The interaction of HLA class I molecules with their receptors and its effect on NK cells. (Doctoral thesis)
The role of HLA class I molecule interaction with their receptors in NK cell education is well established, but the molecular mechanism behind it as well as the role of these ligands on their receptors acquisition during NK cell development, are still unclear. Trying to give more insight to these questions, two different studies were performed on NK cells derived from patients presenting a genetic defect in the transporter associated with antigen processing (TAP), leading to a strongly reduced surface expression of HLA class I molecules.
In our first paper, the expression of HLA class I receptors (three killer immunoglobulin-like receptors (KIR) - KIR2DL1/DS1, KIR2DL2/3/DS2 and KIR3DL1 - NKG2A, CD8) and the maturation marker CD57 were dissected in seven TAP-deficient patients and a panel of healthy donors (HD). A comparison of the two NK cell statuses (healthy and TAP-deficient) showed a significant increase in HLA class I receptors’ co-expression in TAP-deficient compared to healthy NK cells. Functionally, hyporesponsiveness was confirmed for TAP-deficient NK cells: no cytotoxicity, degranulation nor IFN-γ production following co-culture with K562 cells. Only one patient presented functional NK cells with HLA class I receptors’ co-expression pattern being different form HD’s one.

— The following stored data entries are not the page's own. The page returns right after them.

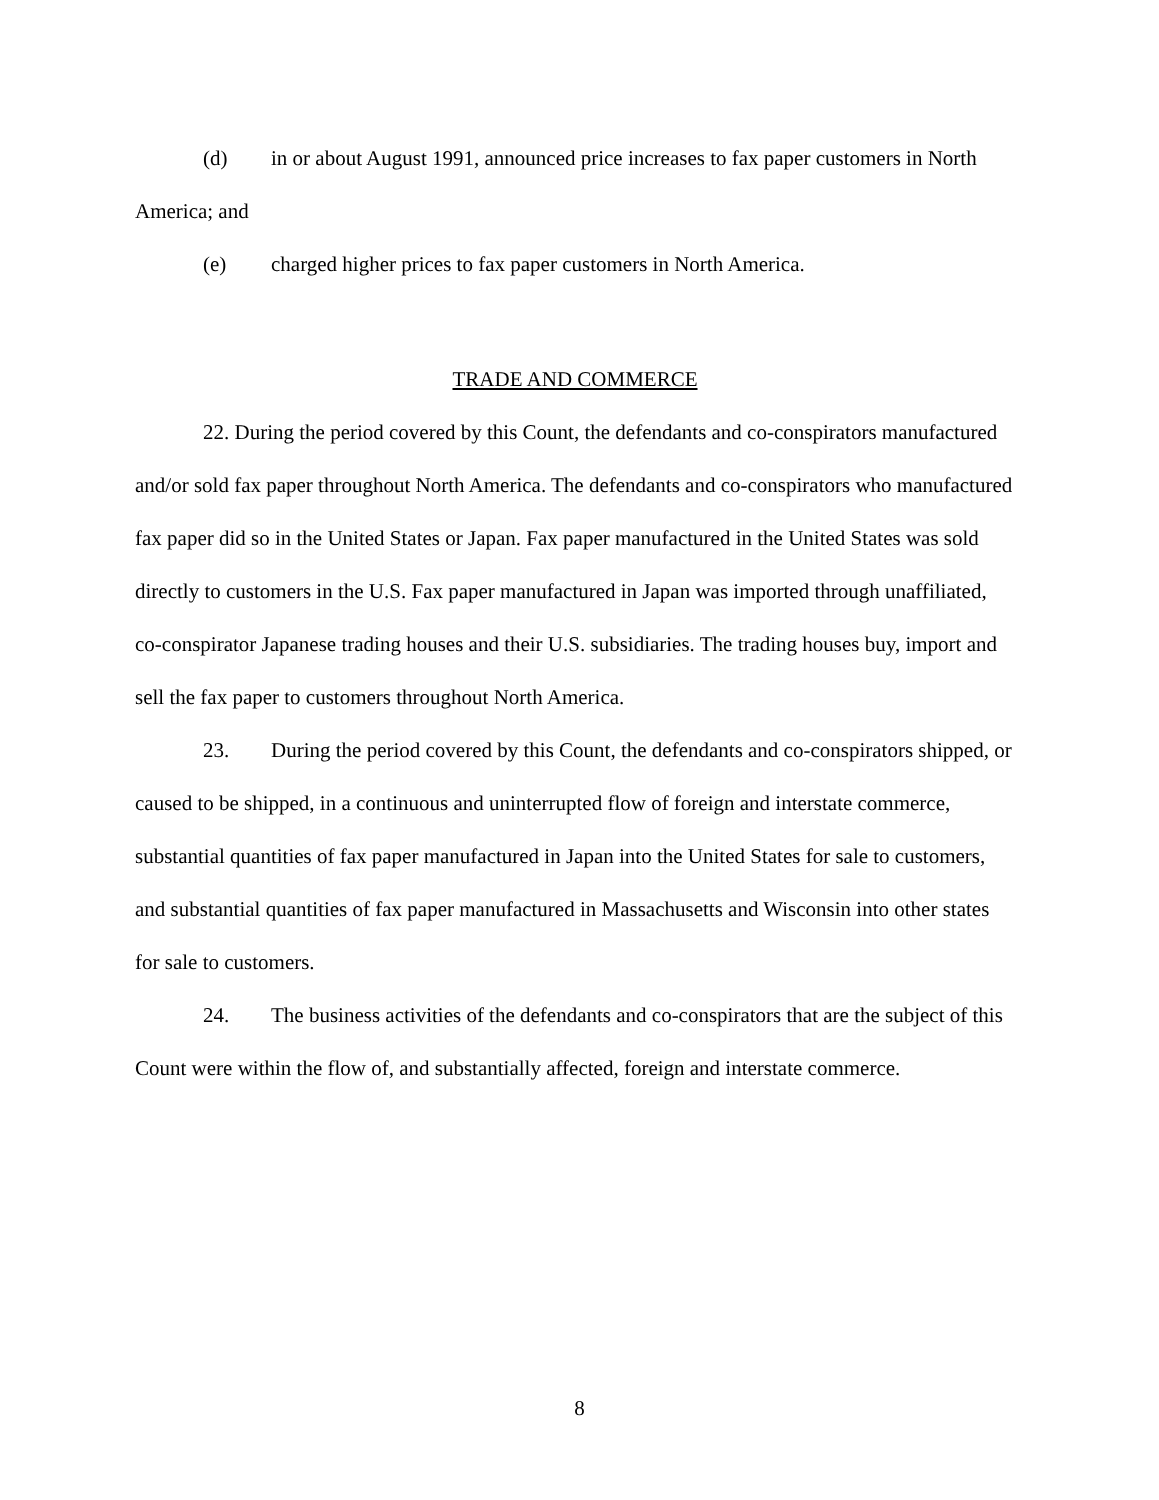(d) in or about August 1991, announced price increases to fax paper customers in North America; and
(e) charged higher prices to fax paper customers in North America.
TRADE AND COMMERCE
22. During the period covered by this Count, the defendants and co-conspirators manufactured and/or sold fax paper throughout North America. The defendants and co-conspirators who manufactured fax paper did so in the United States or Japan. Fax paper manufactured in the United States was sold directly to customers in the U.S. Fax paper manufactured in Japan was imported through unaffiliated, co-conspirator Japanese trading houses and their U.S. subsidiaries. The trading houses buy, import and sell the fax paper to customers throughout North America.
23. During the period covered by this Count, the defendants and co-conspirators shipped, or caused to be shipped, in a continuous and uninterrupted flow of foreign and interstate commerce, substantial quantities of fax paper manufactured in Japan into the United States for sale to customers, and substantial quantities of fax paper manufactured in Massachusetts and Wisconsin into other states for sale to customers.
24. The business activities of the defendants and co-conspirators that are the subject of this Count were within the flow of, and substantially affected, foreign and interstate commerce.
8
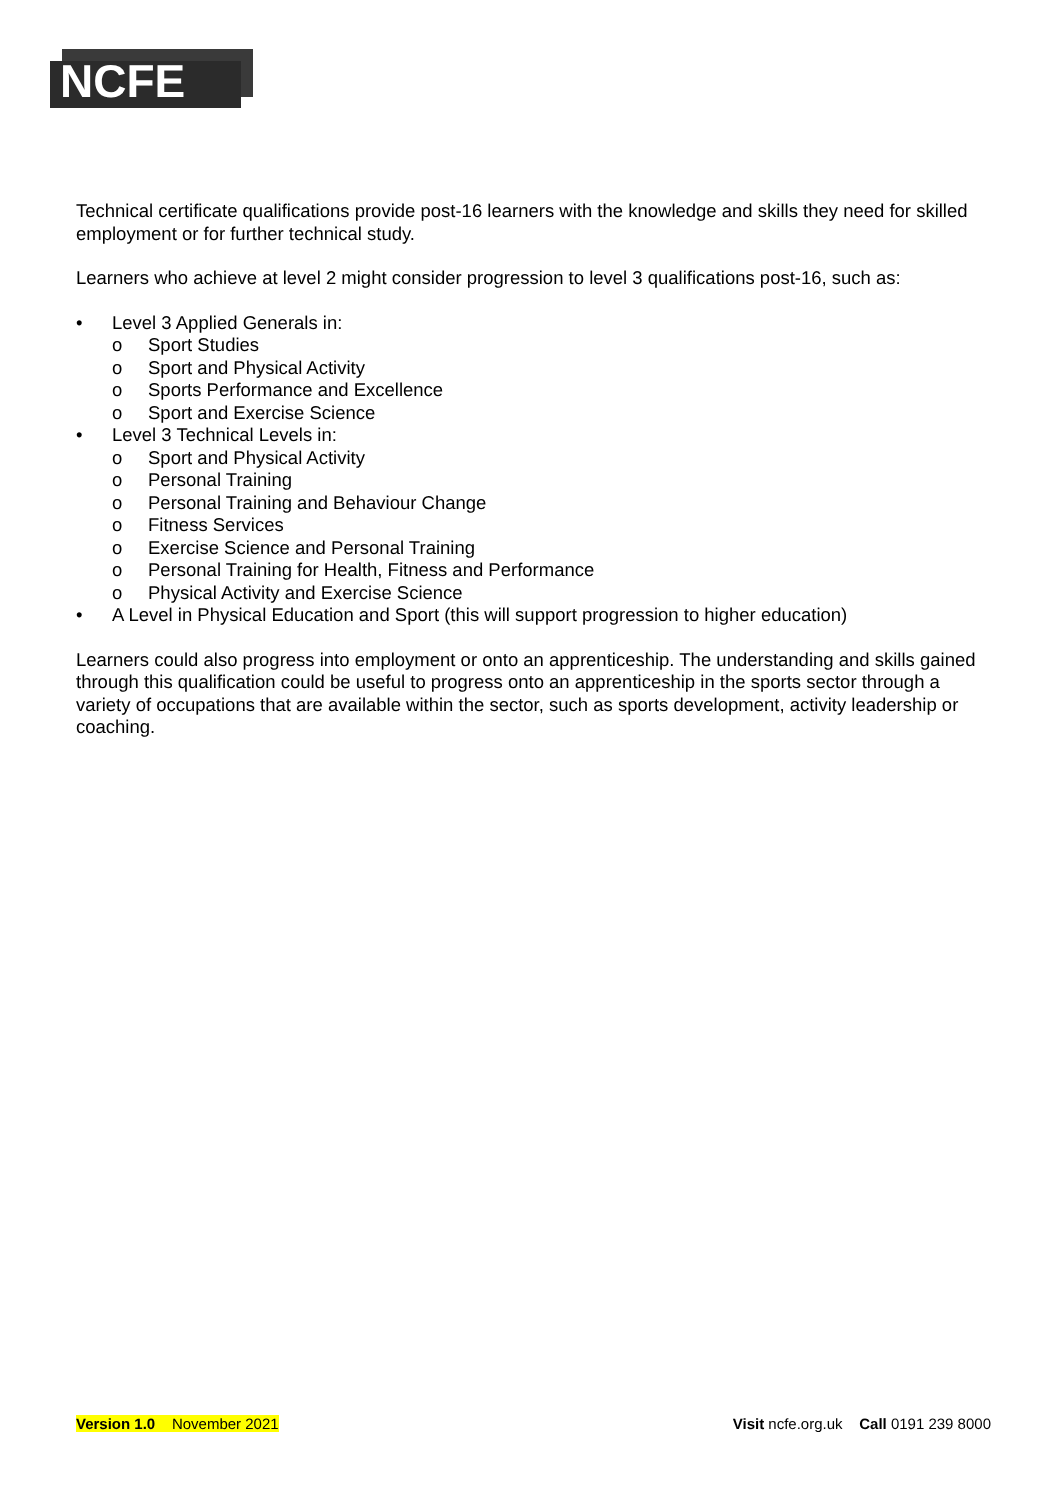NCFE
Technical certificate qualifications provide post-16 learners with the knowledge and skills they need for skilled employment or for further technical study.
Learners who achieve at level 2 might consider progression to level 3 qualifications post-16, such as:
• Level 3 Applied Generals in:
o Sport Studies
o Sport and Physical Activity
o Sports Performance and Excellence
o Sport and Exercise Science
• Level 3 Technical Levels in:
o Sport and Physical Activity
o Personal Training
o Personal Training and Behaviour Change
o Fitness Services
o Exercise Science and Personal Training
o Personal Training for Health, Fitness and Performance
o Physical Activity and Exercise Science
• A Level in Physical Education and Sport (this will support progression to higher education)
Learners could also progress into employment or onto an apprenticeship. The understanding and skills gained through this qualification could be useful to progress onto an apprenticeship in the sports sector through a variety of occupations that are available within the sector, such as sports development, activity leadership or coaching.
Version 1.0 November 2021 Visit ncfe.org.uk Call 0191 239 8000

In parallel, whole genome microarrays were performed on TAP-deficient vs HD’s NK cells, aiming to identify the maturation (from CD56bright to CD56dim) as well as cytotoxicity pathways which may be affected by HLA class I expression. The comparison of both statuses showed similar maturation processes (with different CD56bright and CD56dim gene profiles). Following 5 hours of CD56dim NK cells co-incubation with K562 cells, different gene clusters’ evolution lead to identical final profiles contradicting the significant functional difference.
Taken together, our data demonstrate a strong effect of HLA class I molecules on NK cell maturation and functionality as well as on their KIR repertoire formation.